There is growing recognition that Richard Wagner’s mature music dramas owed much to earlier 19th-century opera, but many of the analytical implications of this knowledge remain to be explored. This paper examines one specific generic connection: lyric form (AABA or AABC), an Italian model for short, unified, expressive monologues. As I show through three examples, Wagner continues to use lyric form in Das Rheingold in a largely traditional (albeit flexible) way. While many of Wagner’s own writings emphasize his departure from the genre of opera, lyric form is actually compatible with the radical aesthetic of the Gesamtkunstwerk because it is, by its very generic identity, a synthesis of musical and rhetorical organization. The novelty of Wagner’s usage comes in part from his vigorous commitment to dramatic verisimilitude: every lyric-form monologue is “realistically” integrated into a conversation (i.e., it is not a soliloquy), in order to maintain a strong sense of dramatic continuity.

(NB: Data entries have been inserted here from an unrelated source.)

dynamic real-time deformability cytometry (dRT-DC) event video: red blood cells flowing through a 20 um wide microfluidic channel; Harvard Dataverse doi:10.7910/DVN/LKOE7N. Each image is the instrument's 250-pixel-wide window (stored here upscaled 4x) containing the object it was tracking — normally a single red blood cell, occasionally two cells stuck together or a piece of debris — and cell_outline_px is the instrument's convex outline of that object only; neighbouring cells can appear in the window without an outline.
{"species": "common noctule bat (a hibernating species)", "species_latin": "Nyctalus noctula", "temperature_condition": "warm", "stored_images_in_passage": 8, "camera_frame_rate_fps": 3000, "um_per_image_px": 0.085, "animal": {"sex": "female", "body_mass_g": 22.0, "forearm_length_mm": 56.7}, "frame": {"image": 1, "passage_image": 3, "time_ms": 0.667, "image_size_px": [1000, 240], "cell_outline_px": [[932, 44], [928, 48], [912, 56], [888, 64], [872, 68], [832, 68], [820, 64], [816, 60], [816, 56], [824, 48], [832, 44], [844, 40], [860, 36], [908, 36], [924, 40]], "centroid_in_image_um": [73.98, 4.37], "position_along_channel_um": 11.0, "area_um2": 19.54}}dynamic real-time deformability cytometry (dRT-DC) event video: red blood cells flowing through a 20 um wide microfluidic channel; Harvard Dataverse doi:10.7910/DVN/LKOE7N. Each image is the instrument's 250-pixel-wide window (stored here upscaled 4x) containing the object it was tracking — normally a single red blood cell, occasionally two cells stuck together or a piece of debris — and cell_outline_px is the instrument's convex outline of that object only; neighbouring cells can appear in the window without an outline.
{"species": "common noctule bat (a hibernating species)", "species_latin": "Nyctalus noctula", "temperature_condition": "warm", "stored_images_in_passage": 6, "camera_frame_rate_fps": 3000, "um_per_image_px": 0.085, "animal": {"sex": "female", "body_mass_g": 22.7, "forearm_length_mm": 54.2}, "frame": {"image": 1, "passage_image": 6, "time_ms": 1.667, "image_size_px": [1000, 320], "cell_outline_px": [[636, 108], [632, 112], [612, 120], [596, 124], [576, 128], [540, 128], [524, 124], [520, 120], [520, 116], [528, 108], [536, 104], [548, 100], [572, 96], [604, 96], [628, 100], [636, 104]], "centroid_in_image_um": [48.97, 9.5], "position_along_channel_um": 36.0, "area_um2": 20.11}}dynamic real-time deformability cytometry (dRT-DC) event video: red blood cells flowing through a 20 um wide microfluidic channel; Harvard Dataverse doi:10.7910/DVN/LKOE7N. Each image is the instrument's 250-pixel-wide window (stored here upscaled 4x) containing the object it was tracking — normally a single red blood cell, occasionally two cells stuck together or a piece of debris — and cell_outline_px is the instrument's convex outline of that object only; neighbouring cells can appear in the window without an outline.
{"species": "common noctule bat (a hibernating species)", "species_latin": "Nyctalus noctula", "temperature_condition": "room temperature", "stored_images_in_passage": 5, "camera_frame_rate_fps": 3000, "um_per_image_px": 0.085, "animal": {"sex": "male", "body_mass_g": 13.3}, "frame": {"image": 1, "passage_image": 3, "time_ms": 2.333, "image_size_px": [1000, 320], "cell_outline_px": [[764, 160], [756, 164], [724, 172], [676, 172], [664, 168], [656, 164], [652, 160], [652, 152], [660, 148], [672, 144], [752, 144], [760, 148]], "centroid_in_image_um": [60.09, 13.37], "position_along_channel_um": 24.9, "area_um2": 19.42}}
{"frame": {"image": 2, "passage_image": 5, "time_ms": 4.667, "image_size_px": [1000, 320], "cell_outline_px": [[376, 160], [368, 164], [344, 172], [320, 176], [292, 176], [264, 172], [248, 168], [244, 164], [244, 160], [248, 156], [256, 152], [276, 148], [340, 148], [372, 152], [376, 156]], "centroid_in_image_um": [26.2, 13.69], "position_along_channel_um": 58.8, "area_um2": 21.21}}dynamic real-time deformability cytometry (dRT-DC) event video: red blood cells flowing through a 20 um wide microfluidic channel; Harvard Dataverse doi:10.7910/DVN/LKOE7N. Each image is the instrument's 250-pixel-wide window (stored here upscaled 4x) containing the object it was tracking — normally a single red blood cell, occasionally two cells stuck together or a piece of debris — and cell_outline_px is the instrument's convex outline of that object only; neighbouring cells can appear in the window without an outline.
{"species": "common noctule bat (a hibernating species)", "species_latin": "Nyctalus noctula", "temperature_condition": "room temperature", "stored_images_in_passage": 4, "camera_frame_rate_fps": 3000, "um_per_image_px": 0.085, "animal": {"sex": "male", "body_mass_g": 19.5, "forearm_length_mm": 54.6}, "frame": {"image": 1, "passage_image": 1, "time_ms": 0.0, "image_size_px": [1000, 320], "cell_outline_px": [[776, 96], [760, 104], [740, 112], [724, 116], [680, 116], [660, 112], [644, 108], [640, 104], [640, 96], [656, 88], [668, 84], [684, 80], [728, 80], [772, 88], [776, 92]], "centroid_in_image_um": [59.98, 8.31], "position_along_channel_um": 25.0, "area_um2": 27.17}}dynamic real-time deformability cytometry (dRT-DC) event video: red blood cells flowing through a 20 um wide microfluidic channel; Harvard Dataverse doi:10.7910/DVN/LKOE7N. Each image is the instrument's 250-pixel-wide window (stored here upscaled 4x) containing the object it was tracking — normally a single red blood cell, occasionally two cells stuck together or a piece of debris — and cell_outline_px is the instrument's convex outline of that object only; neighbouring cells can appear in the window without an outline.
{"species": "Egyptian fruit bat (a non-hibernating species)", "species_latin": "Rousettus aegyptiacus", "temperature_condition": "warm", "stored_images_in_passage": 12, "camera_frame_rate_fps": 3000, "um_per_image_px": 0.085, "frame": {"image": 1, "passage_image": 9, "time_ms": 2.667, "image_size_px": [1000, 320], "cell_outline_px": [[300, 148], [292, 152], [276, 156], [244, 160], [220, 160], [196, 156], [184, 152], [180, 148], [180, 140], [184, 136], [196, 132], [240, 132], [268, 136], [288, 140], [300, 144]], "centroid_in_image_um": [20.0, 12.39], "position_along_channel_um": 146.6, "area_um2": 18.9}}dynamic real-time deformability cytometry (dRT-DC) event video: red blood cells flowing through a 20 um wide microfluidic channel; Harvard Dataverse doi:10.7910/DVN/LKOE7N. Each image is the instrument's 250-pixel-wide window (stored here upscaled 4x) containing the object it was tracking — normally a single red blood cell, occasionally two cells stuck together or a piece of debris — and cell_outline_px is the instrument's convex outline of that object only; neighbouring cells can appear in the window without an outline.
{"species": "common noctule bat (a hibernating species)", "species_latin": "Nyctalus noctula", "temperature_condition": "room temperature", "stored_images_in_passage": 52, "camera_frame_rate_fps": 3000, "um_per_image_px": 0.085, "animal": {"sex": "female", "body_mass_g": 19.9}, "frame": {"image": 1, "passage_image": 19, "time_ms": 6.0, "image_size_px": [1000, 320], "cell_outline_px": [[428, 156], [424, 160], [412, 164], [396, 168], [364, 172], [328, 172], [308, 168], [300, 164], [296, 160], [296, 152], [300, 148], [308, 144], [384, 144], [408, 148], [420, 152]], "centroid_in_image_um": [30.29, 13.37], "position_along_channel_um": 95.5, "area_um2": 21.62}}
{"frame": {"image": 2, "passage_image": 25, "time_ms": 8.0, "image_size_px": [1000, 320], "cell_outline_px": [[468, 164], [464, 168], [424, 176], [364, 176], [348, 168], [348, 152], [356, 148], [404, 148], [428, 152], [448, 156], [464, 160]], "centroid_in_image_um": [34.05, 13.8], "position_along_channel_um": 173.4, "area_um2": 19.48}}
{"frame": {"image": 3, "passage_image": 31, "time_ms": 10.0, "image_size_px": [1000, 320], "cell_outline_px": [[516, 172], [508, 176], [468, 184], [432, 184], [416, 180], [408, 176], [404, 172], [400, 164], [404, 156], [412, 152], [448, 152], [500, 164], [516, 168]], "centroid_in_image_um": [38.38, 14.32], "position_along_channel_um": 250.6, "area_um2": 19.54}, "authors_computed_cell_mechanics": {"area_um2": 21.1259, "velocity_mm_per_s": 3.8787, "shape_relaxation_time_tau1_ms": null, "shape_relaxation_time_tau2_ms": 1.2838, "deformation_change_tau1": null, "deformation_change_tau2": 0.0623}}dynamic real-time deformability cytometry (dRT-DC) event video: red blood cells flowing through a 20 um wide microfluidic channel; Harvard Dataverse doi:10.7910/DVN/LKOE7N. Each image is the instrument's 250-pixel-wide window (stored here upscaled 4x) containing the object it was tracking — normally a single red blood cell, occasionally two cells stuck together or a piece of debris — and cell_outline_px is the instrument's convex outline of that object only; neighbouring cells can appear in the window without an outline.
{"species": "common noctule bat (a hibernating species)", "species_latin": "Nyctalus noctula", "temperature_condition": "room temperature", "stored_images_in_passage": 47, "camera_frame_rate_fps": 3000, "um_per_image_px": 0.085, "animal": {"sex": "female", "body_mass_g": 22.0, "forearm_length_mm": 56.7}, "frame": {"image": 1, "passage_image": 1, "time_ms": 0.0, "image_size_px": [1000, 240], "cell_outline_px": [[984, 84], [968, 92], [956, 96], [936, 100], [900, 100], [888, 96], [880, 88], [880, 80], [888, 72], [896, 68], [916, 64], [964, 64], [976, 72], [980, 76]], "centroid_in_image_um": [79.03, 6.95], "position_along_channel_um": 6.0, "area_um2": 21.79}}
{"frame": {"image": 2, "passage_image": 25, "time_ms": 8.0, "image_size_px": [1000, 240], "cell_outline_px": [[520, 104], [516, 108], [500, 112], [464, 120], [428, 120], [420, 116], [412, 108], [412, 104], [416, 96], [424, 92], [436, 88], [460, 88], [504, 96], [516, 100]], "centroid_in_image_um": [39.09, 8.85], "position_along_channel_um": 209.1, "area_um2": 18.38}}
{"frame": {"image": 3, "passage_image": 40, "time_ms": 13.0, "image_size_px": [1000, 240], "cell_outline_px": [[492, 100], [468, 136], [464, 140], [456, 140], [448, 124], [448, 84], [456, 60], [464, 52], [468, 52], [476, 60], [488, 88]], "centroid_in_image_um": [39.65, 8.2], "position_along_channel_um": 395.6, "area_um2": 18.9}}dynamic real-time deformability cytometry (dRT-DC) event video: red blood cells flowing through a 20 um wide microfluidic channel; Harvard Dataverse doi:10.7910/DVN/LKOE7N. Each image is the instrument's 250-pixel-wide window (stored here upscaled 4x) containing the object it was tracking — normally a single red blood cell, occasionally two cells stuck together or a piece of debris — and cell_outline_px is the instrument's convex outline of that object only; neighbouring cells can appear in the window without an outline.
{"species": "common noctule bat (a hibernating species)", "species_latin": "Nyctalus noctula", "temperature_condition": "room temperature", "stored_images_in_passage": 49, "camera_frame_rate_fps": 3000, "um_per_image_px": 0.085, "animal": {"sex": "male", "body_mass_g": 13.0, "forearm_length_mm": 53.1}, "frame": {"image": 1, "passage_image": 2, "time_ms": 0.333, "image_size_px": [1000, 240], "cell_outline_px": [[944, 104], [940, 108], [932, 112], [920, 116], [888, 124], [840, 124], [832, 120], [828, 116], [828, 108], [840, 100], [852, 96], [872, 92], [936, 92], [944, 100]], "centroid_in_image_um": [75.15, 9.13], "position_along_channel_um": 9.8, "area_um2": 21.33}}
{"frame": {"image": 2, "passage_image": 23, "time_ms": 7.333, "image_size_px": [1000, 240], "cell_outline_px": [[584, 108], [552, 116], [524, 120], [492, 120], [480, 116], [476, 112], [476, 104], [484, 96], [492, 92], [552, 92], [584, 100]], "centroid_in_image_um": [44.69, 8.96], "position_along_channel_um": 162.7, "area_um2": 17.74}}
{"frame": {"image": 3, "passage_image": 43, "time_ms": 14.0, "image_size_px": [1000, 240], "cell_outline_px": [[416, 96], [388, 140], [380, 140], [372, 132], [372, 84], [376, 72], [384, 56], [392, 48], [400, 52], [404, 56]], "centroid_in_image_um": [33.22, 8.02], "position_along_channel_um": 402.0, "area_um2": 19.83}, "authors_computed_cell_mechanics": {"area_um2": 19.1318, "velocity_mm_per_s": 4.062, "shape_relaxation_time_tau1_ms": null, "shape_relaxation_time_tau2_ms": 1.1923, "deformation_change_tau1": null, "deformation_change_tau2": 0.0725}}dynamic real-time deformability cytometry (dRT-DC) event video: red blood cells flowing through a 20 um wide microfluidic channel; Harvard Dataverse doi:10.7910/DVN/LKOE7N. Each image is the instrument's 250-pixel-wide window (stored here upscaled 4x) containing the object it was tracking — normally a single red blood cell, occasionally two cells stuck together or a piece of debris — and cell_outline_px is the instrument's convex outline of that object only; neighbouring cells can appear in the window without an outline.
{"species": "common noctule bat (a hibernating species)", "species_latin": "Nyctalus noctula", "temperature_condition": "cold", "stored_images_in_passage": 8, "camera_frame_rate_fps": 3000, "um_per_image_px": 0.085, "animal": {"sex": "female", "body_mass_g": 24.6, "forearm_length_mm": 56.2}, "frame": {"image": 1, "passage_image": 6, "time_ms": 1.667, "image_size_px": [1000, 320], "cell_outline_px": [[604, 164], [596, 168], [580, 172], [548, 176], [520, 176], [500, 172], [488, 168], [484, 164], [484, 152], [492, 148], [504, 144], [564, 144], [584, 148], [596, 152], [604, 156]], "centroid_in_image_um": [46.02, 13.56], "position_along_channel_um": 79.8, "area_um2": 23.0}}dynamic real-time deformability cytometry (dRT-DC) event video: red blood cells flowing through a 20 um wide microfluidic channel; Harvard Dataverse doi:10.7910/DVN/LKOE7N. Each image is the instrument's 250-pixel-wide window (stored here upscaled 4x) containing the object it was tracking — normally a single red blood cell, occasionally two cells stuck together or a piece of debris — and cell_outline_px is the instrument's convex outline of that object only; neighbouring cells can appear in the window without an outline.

Seen from this perspective, the overarching music-dramatic function of a lyric form lies mainly in the communicative aims of its speaker. In all three of the examples I discuss, the monologue is performative in J. L. Austin’s sense: its communicative purpose extends beyond its verbal content. Drawing from work by Edward Cone and Peter Kivy, I call these situations semidiegetic because the music can be heard as a representation of the performative dimension of a character’s speech, even when that character is not “literally” singing within the story.